- [Exercise details]: Write out the text lines of the records below character for character, in order, and leave out the pictures.
[Start of Attachment]
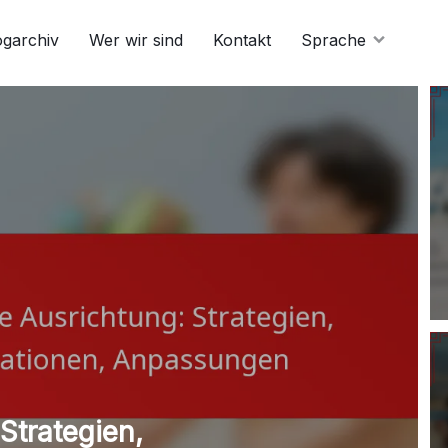
ogarchiv
Wer wir sind
Kontakt
Sprache
Strategien,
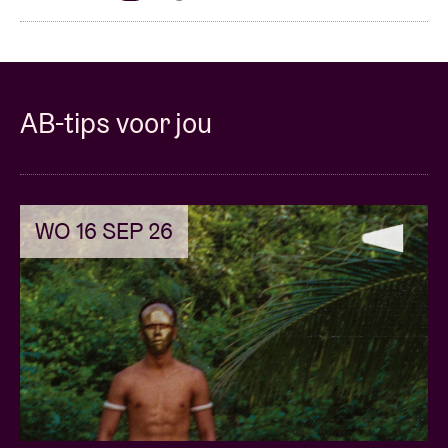
AB-tips voor jou
WO 16 SEP 26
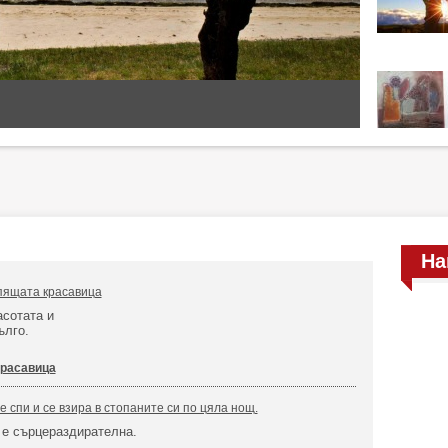
На
пящата красавица
асотата и
ълго.
красавица
не спи и се взира в стопаните си по цяла нощ.
 е сърцераздирателна.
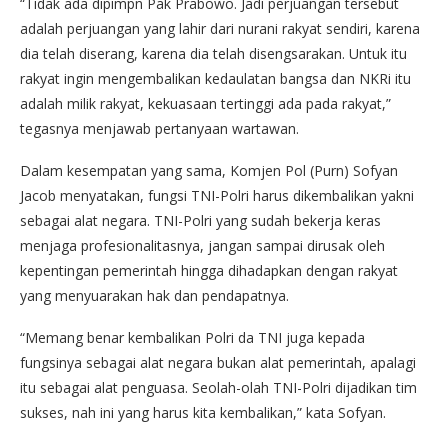
“Tidak ada dipimpn Pak Prabowo. Jadi perjuangan tersebut
adalah perjuangan yang lahir dari nurani rakyat sendiri, karena
dia telah diserang, karena dia telah disengsarakan. Untuk itu
rakyat ingin mengembalikan kedaulatan bangsa dan NKRi itu
adalah milik rakyat, kekuasaan tertinggi ada pada rakyat,”
tegasnya menjawab pertanyaan wartawan.
Dalam kesempatan yang sama, Komjen Pol (Purn) Sofyan
Jacob menyatakan, fungsi TNI-Polri harus dikembalikan yakni
sebagai alat negara. TNI-Polri yang sudah bekerja keras
menjaga profesionalitasnya, jangan sampai dirusak oleh
kepentingan pemerintah hingga dihadapkan dengan rakyat
yang menyuarakan hak dan pendapatnya.
“Memang benar kembalikan Polri da TNI juga kepada
fungsinya sebagai alat negara bukan alat pemerintah, apalagi
itu sebagai alat penguasa. Seolah-olah TNI-Polri dijadikan tim
sukses, nah ini yang harus kita kembalikan,” kata Sofyan.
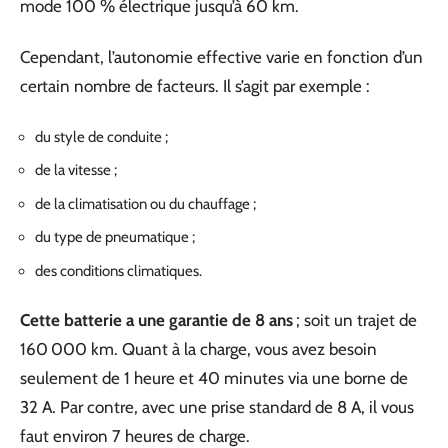
mode 100 % électrique jusqu’à 60 km.
Cependant, l’autonomie effective varie en fonction d’un
certain nombre de facteurs. Il s’agit par exemple :
du style de conduite ;
de la vitesse ;
de la climatisation ou du chauffage ;
du type de pneumatique ;
des conditions climatiques.
Cette batterie a une garantie de 8 ans
; soit un trajet de
160 000 km. Quant à la charge, vous avez besoin
seulement de 1 heure et 40 minutes via une borne de
32 A. Par contre, avec une prise standard de 8 A, il vous
faut environ 7 heures de charge.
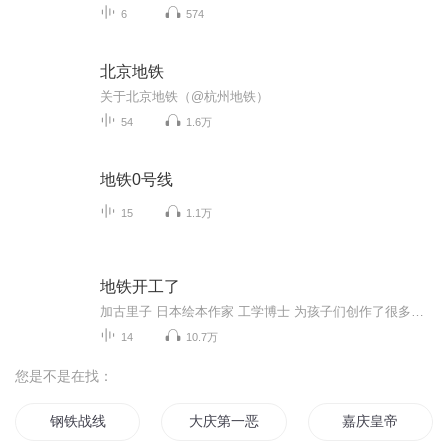
6
574
北京地铁
关于北京地铁（@杭州地铁）
54
1.6万
地铁0号线
15
1.1万
地铁开工了
加古里子 日本绘本作家 工学博士 为孩子们创作了很多经典的绘本 深受孩子们喜爱。桐桐经常嚷着要妈妈读他的绘本，常常睡着了还紧紧抱着他的书。
14
10.7万
您是不是在找：
钢铁战线
大庆第一恶
嘉庆皇帝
[End of Attachment]
- [Finished exercise]:
ogarchiv
Wer wir sind
Kontakt
Sprache
Strategien,
AB-tips voor jou
WO 16 SEP 26
На
пящата красавица
асотата и
ълго.
красавица
не спи и се взира в стопаните си по цяла нощ.
 е сърцераздирателна.
“Tidak ada dipimpn Pak Prabowo. Jadi perjuangan tersebut
adalah perjuangan yang lahir dari nurani rakyat sendiri, karena
dia telah diserang, karena dia telah disengsarakan. Untuk itu
rakyat ingin mengembalikan kedaulatan bangsa dan NKRi itu
adalah milik rakyat, kekuasaan tertinggi ada pada rakyat,”
tegasnya menjawab pertanyaan wartawan.
Dalam kesempatan yang sama, Komjen Pol (Purn) Sofyan
Jacob menyatakan, fungsi TNI-Polri harus dikembalikan yakni
sebagai alat negara. TNI-Polri yang sudah bekerja keras
menjaga profesionalitasnya, jangan sampai dirusak oleh
kepentingan pemerintah hingga dihadapkan dengan rakyat
yang menyuarakan hak dan pendapatnya.
“Memang benar kembalikan Polri da TNI juga kepada
fungsinya sebagai alat negara bukan alat pemerintah, apalagi
itu sebagai alat penguasa. Seolah-olah TNI-Polri dijadikan tim
sukses, nah ini yang harus kita kembalikan,” kata Sofyan.
mode 100 % électrique jusqu’à 60 km.
Cependant, l’autonomie effective varie en fonction d’un
certain nombre de facteurs. Il s’agit par exemple :
du style de conduite ;
de la vitesse ;
de la climatisation ou du chauffage ;
du type de pneumatique ;
des conditions climatiques.
Cette batterie a une garantie de 8 ans
; soit un trajet de
160 000 km. Quant à la charge, vous avez besoin
seulement de 1 heure et 40 minutes via une borne de
32 A. Par contre, avec une prise standard de 8 A, il vous
faut environ 7 heures de charge.
6
574
北京地铁
关于北京地铁（@杭州地铁）
54
1.6万
地铁0号线
15
1.1万
地铁开工了
加古里子 日本绘本作家 工学博士 为孩子们创作了很多经典的绘本 深受孩子们喜爱。桐桐经常嚷着要妈妈读他的绘本，常常睡着了还紧紧抱着他的书。
14
10.7万
您是不是在找：
钢铁战线
大庆第一恶
嘉庆皇帝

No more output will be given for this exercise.